Exploration of Multi-Element Collaborative Research and Application for Modern Power System Based on Generative Large Models
It addresses the problem of managing intelligent, low-carbon power systems for energy providers and grid operators, but it appears incremental as it applies existing GLM methods to a specific domain without claiming major breakthroughs.
This paper tackles the optimization of modern power systems for renewable energy integration and carbon reduction by exploring Generative Large Models (GLMs), resulting in improved grid stability, dynamic energy scheduling, and enhanced carbon trading strategies.

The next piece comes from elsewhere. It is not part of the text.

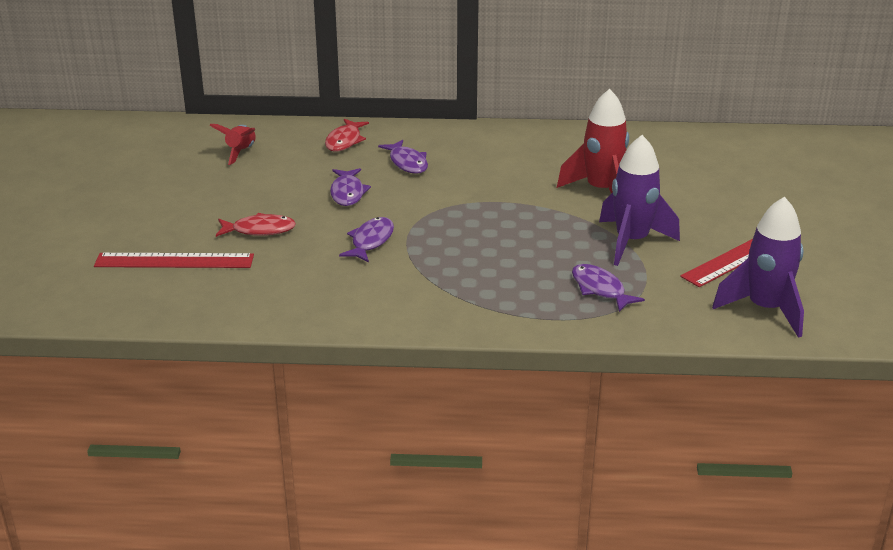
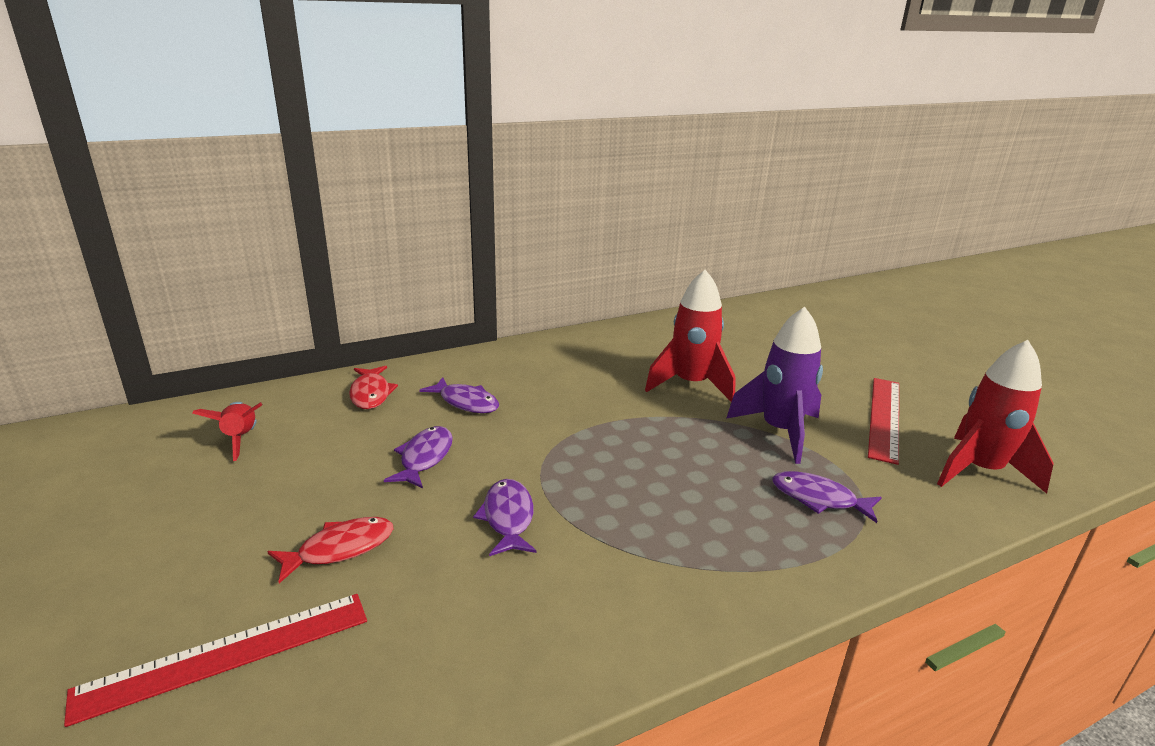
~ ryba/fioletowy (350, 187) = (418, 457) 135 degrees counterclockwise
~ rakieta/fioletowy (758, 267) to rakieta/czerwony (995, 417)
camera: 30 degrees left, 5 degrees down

The transition to intelligent, low-carbon power systems necessitates advanced optimization strategies for managing renewable energy integration, energy storage, and carbon emissions. Generative Large Models (GLMs) provide a data-driven approach to enhancing forecasting, scheduling, and market operations by processing multi-source data and capturing complex system dynamics. This paper explores the role of GLMs in optimizing load-side management, energy storage utilization, and electricity carbon, with a focus on Smart Wide-area Hybrid Energy Systems with Storage and Carbon (SGLSC). By leveraging spatiotemporal modeling and reinforcement learning, GLMs enable dynamic energy scheduling, improve grid stability, enhance carbon trading strategies, and strengthen resilience against extreme weather events. The proposed framework highlights the transformative potential of GLMs in achieving efficient, adaptive, and low-carbon power system operations.